Weiner began his career as an artist as a very young man at the height of Abstract Expressionism. His debut public work/exhibition was at the age of 19, with what he called Cratering Piece. An action piece, the work consisted of explosives set to ignite simultaneously in the four corners of a field in Marin County, California. That work, as Weiner later developed his practice as a painter, became an epiphany for the turning point in his career. His work in the early 1960s included six years of making explosions in the landscape of California to create craters as individual sculptures. He is also known during his early work for creating gestures described in simple statements leading to the ambiguity of whether the artwork was the gesture or the statement describing the gesture: e.g."Two minutes of spray paint directly on the floor.." or " A 36" x 36" removal of lathing or support wall..." (both 1968).
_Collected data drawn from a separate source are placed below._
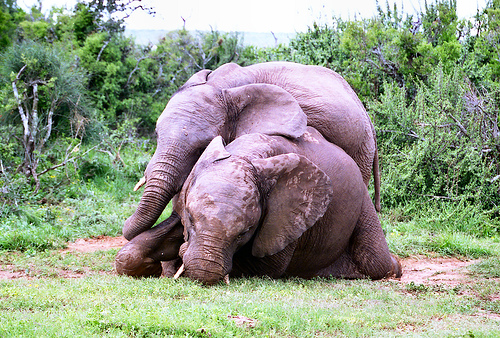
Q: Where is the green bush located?
A: Next to the elephants.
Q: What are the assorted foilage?
A: Green trees and bushes.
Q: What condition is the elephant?
A: Muddy.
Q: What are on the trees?
A: Leafy.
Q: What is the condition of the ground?
A: Muddy and grassy.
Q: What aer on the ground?
A: The two elephants.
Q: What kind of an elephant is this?
A: A very large elephant.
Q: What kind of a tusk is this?
A: A white tusk.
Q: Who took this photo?
A: Jackson Mingus.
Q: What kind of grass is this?
A: Green grass.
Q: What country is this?
A: South African.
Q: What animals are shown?
A: Elephants.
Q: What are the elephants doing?
A: Wrestling.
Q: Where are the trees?
A: Behind the elephants.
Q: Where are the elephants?
A: In front of the tree.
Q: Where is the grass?
A: Under the elephants.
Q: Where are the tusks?
A: On the elephants.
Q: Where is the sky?
A: Above the trees.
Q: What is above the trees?
A: The sky.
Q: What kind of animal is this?
A: Elephant.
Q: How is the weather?
A: Sunny.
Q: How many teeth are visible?
A: Three.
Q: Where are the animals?
A: On top of each other.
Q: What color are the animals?
A: Gray.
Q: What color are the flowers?
A: Purple.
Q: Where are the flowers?
A: Behind the elephants.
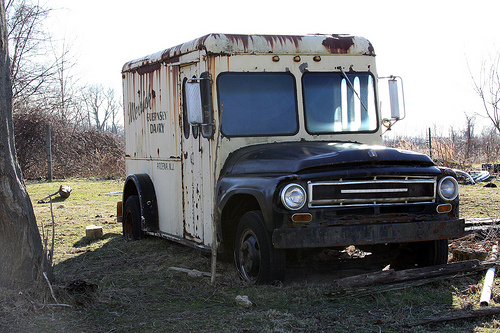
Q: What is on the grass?
A: An old truck.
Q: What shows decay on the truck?
A: Rust.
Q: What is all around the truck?
A: Debris.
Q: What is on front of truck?
A: Grill and lights.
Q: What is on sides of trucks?
A: Side view mirrors.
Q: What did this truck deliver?
A: Dairy products.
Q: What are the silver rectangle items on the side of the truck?
A: Rear view mirrors.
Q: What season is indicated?
A: Autumn.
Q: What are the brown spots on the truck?
A: Rust.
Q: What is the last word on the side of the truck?
A: Dairy.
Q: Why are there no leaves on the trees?
A: Autumn.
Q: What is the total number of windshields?
A: 2.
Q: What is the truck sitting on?
A: Grass.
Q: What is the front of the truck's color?
A: Black.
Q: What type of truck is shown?
A: Dairy.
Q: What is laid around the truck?
A: Wood.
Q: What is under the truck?
A: Grass.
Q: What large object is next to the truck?
A: Tree.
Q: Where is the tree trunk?
A: Left side.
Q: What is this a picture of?
A: A run-down vechile.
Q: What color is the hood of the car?
A: Black.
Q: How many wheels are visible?
A: Threee.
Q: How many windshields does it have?
A: Two.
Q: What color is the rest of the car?
A: White.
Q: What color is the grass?
A: Green.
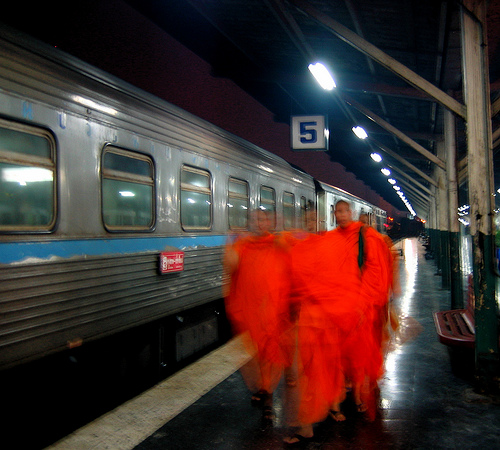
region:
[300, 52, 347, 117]
a outdoor florescent light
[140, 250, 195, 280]
a red sign on train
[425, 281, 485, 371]
a brown bench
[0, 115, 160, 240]
windows on the side of train cart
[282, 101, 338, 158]
blue number 5 on white sign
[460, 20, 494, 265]
brown metal pole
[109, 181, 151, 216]
light reflecting in train window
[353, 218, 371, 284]
a black bag strap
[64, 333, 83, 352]
a orange light on side of train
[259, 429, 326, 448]
a black sandal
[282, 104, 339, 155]
Sign contains a blue number five.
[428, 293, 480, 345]
The bench is red.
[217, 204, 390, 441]
Three men wearing orange gowns.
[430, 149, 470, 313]
The pole is white and green.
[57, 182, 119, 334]
The train is gray with a blue mid border line.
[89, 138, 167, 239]
The windows are a rounded rectangular shape.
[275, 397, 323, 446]
The man is wearing black flip flops.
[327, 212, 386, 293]
Man has a black strapped sack or book bag.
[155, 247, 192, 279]
The sign is red and white.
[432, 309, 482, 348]
The bench has two long slits and two short slits in seat.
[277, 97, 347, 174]
the number five next to train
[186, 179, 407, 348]
group of people in orange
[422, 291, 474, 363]
bench next to men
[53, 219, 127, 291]
blue strip on train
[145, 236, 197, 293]
red sign on the train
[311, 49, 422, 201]
lights on top of the structure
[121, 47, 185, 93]
dark sky above train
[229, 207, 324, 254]
blurry heads of people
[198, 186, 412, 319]
multiple men walking together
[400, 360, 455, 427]
dark ground below men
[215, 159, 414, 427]
the dress is orange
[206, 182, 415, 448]
the monks are walking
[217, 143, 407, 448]
monks at the platform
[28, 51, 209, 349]
the train is silver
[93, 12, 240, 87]
the sky is black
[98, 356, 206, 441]
the line is white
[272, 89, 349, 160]
the number is 5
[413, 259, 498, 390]
the bench is red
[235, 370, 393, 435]
the monks are wearing sandals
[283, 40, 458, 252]
the lights are white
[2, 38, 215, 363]
Part of a passenger trains car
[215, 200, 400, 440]
People dressed in orange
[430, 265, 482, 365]
Bench at a train station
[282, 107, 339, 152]
Marker at a train station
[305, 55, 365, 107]
Light at a train station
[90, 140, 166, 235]
Window on a trains passenger car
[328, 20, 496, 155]
Wooden supports for roof at train station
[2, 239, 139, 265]
Blue stripe on the side of a passenger train car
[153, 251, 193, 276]
Sign on the side of a train car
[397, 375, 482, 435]
Platform at train station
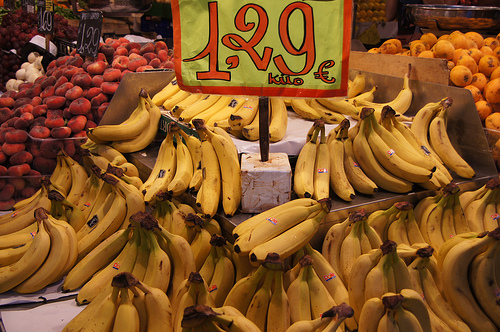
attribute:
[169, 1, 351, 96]
sign — yellow, for bananas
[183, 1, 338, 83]
price — printed in orange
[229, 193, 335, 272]
bananas — in a bunch, toppling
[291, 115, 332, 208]
bananas — in a bunch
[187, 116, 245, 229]
bananas — in a bunch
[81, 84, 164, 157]
bananas — in a bunch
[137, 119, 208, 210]
bananas — in a bunch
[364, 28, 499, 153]
oranges — a bit grimy, orange, maybe clementines, a bit banged up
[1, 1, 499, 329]
fruit — various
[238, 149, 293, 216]
block — cube, grungy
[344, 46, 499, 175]
divider — cardboard, brown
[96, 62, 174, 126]
divider — cardboard, brown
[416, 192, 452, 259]
banana — ripe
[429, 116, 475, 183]
banana — ripe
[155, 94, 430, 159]
paper — white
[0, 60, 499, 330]
bananas — for sale, in three rows, yellow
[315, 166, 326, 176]
sticker — dole sticker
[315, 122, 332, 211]
banana — ripe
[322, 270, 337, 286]
sticker — dole sticker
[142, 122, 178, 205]
banana — ripe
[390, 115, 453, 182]
banana — ripe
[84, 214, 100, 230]
sticker — black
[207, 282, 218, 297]
sticker — dole sticker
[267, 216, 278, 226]
sticker — dole sticker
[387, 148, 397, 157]
sticker — dole sticker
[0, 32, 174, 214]
peaches — saturn peaches, also donut peaches, not all that exotic, red, peach, yellow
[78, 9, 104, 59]
sign — blackboard, black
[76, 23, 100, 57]
price — in white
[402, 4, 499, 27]
bowl — silvertone metal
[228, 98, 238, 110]
sticker — black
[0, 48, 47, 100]
fruit — likely not onions, not sold w/ onions!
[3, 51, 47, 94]
pears — a bit more likely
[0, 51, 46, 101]
coconuts — most likely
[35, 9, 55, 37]
sign — black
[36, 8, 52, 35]
price — in white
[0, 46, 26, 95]
plums — dark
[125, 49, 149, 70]
peach — large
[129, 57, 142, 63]
bruise — slight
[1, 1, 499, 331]
scene — indoors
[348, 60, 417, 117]
bananas — singles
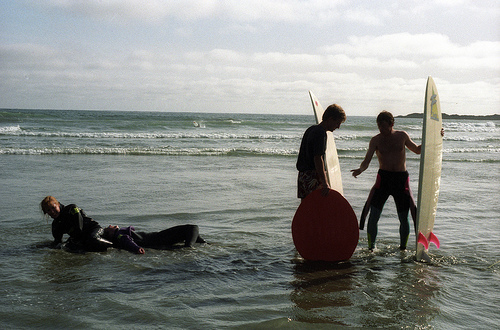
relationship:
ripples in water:
[144, 263, 259, 308] [121, 137, 222, 195]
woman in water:
[99, 211, 192, 271] [121, 137, 222, 195]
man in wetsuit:
[295, 101, 332, 172] [53, 206, 123, 271]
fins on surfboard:
[408, 222, 444, 262] [413, 85, 440, 186]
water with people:
[121, 137, 222, 195] [28, 182, 210, 281]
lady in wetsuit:
[39, 190, 104, 245] [53, 206, 123, 271]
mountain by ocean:
[411, 104, 443, 127] [0, 103, 500, 152]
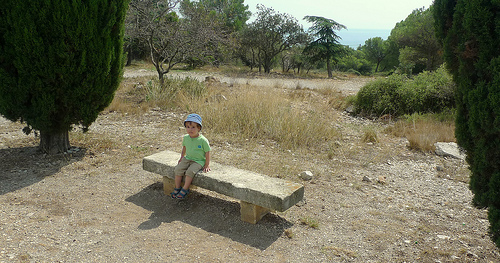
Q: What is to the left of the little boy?
A: Green tree.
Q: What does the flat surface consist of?
A: The ground is dirt.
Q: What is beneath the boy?
A: Bench made of stone.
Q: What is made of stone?
A: Off white bench.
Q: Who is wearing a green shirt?
A: Someone sitting on the bench.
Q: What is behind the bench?
A: Tan dry grass and rocks.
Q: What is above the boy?
A: Tree without leaves.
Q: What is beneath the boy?
A: Shadow of bench and boy.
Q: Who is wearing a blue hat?
A: The boy.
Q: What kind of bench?
A: Wooden bench.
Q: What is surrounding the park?
A: Trees.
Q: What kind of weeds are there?
A: Dead weeds.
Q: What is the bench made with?
A: Stone.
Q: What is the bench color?
A: Tan.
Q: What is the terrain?
A: Rocky.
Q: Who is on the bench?
A: The boy.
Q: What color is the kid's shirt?
A: Green.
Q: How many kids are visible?
A: 1.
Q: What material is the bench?
A: Stone.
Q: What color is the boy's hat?
A: Blue.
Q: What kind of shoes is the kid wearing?
A: Sandals.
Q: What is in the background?
A: Trees.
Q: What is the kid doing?
A: Sitting.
In 1968, when Sol LeWitt came up with his Paragraphs on Conceptual Art, Weiner formulated his "Declaration of Intent" (1968):

1. The artist may construct the piece.
2. The piece may be fabricated.
3. The piece need not be built.

Weiner created his first book Statements in 1968, a small 64-page paperback with texts describing projects. Published by The Louis Kellner Foundation and Seth Siegelaub, "Statements" is considered one of the seminal conceptual artist's books of the era. He was a contributor to the famous Xeroxbook also published by Seth Siegelaub in 1968. Weiner's composed texts describe process, structure, and material, and though Weiner 's work is almost exclusively language-based, he regards his practice as sculpture, citing the elements described in the texts as his materials.